My hot topic of the week is the 10th anniversary of 9/11 is on Sunday. I always am intrigued to hear people's stories about where they were on that fateful morning that 9/11 forever changed our world. I'm not sure why that interests me so, but it does for whatever reason. Here my September 11, 2001-2011 story.
First a little background...I come from a line of the most honorable civil serants. My papaw (dad's dad) was in the military in Korea when he was just a boy of 18 years old. He came home and joined the local police department. They had him start the same day he inquired about a job. From there, a family tradition was born. Papaw dedicated his life to his job and even met (and eventually got re-married to) my Gran Gran because she was a cop too. He retired 10 years ago from the police department with the ranking of Assistant Police Chief. My dad joined the police department when he was 23 years old ( I was 2 at the time), and has been a loyal ranking official for 24 years now. My baby brother, who is 21, has been a firefighter for over a year now. And now, my wonderful boyfriend of almost 7 years is currently in the police academy. Needless to say, I swell with pride when I get the chance to brag on these men in my life. They are brave and honorable and they lay their lives on the line every day. Even better, they are my family.
My 9/11 story is like many others, I'm sure. I was in the fall semester of my senior year in high school in 2001 (man, that makes me feel old!). We were in 1st block when the normal morning ammouncement came over the loud speaker. My teacher was not done talking for the day, so he silenced the announcements. The bell rings and class is dismissed. I walk out into a furious buzz of rumors in the high school hallway - usually a typical scene, but today the buzz is somber and scary. "There was an attack in New York at the World Trade Center? A plane crashed into a building by terrorists?" Confusion strangled me. I rushed to my next class where the TV was on CNN, and I began to soak in the story of what was happening. Here I am, a 16 year old girl in Clinton, TN watching the world unfold before my eyes. I remember rapid thoughts firing through my mind. My 17th birthday was less than a week away, and yet I wasn't sure if I would live to see that day. A mountain of uncertainty, a world of fear, and a stream of tears followed. Sitting in my 2nd block class, I was astonished to see (before my very eyes) yet another plane crash into the 2nd twin tower. I couldn't believe they were showing it on TV! I felt like I was watching a movie that was well beyond my years and should have been censored for my young eyes. I would consider myself a very patriotic person. Although I do not have any immediate family in the military; I STRONGLY support our troops and even had the brief notion to join the military myself before this debacle. I was terrified, overwhelmed, confused...the list goes on.

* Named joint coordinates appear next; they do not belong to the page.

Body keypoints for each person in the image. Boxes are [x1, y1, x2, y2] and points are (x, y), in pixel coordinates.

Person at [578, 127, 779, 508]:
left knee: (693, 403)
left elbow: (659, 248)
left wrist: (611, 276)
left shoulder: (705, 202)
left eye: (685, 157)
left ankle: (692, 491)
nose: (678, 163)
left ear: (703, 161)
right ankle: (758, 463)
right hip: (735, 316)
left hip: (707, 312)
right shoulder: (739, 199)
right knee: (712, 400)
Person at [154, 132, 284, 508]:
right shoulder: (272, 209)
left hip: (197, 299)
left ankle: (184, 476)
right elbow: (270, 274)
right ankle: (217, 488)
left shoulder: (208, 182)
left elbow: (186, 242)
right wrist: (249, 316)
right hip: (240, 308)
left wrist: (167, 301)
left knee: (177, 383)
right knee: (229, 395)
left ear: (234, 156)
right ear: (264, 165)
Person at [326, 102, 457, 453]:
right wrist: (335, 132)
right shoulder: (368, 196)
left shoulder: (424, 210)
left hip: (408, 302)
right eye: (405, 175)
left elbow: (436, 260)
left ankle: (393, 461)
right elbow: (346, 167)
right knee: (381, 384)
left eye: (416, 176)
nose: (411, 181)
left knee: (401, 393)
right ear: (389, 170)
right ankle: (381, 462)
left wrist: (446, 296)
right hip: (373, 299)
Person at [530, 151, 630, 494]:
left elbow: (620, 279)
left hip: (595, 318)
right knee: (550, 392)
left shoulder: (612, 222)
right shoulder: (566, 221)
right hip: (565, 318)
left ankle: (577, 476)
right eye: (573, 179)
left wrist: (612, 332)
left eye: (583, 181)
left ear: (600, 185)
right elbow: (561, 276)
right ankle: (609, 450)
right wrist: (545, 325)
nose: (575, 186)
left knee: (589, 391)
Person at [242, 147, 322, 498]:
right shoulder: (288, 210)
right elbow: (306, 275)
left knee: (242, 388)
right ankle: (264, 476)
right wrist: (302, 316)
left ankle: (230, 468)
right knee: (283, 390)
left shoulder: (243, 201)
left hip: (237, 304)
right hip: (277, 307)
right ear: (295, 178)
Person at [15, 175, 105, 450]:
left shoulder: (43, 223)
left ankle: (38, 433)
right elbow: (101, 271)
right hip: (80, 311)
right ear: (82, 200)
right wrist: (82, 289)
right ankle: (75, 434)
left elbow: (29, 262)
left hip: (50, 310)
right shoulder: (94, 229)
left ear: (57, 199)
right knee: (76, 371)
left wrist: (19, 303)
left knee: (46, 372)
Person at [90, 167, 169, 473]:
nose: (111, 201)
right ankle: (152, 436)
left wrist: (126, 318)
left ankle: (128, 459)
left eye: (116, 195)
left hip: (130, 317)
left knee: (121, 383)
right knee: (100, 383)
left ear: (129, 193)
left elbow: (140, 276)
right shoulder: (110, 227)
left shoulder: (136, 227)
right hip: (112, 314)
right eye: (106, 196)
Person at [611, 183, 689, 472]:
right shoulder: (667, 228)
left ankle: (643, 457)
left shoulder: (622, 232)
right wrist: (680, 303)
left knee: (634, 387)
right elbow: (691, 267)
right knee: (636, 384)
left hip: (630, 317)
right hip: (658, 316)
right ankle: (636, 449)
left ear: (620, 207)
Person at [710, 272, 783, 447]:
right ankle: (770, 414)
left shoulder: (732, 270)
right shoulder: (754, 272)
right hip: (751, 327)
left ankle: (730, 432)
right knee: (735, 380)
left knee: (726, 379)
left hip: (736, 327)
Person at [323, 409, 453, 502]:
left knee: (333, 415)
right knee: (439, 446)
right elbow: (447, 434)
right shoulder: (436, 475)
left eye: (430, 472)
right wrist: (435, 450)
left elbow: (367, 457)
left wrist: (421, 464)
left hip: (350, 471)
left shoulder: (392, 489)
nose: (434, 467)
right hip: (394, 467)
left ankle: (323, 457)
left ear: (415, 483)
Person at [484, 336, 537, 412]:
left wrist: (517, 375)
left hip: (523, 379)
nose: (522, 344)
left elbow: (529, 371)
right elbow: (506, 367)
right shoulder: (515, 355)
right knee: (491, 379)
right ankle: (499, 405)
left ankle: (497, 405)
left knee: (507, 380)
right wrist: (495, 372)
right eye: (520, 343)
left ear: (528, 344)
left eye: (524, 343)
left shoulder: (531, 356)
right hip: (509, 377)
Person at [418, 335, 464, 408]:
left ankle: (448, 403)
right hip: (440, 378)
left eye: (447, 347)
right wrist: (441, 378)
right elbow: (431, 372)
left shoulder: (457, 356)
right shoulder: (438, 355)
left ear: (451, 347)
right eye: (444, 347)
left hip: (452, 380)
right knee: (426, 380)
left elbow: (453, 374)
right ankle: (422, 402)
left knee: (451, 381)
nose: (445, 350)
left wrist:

I just kept wondering what was going to happen next? Lunch rolls around and by now I've seen the first twin tower crumble to ground like a Jenga game. My 3rd block class was showchoir with Mrs. Ingle. Of course, the TV in the classroom was on the news so we could watch our worlds unfold minute by minute. She took a moment to mute the drama on the TV and encouraged us to sing our National Anthem. We sang this song for every football and basketball game at our school, so we knew our parts well. Most of us couldn't even make it through the song without crying. It was, and will always be to me, the most beatiful version of our National Anthem that I've ever heard. It felt so lathargic to sing those words, and feel a sense of national pride.
Fast forward to today, 3 days before the 10th anniversary of that ill fated day in American history. I am older (gag), wiser, but not stronger when it comes to this topic. Actually, I probably get more emotional these days when I tell my 9/11 story. I live in a town that is within mere miles of Oak Ridge, TN. For decades, Oak Ridge has thought to have been/still be a target for terrotist attacks due to the nuclear weapons facility and national lab that are housed there. What if the attack had been in Tennessee? In East TN? In Oak Ridge? What if my dad would have responded to an attack? Gosh, my tears are flowing now because that's a scary thought. God Bless NYFD and NYPD for their heroic efforts that day! God Bless all the firefighters and police officers around the country who fight each day to keep their towns safe! God Bless the troops that put themselves in the line of duty for me to have a free country! And God Bless my free country and all that it stands for!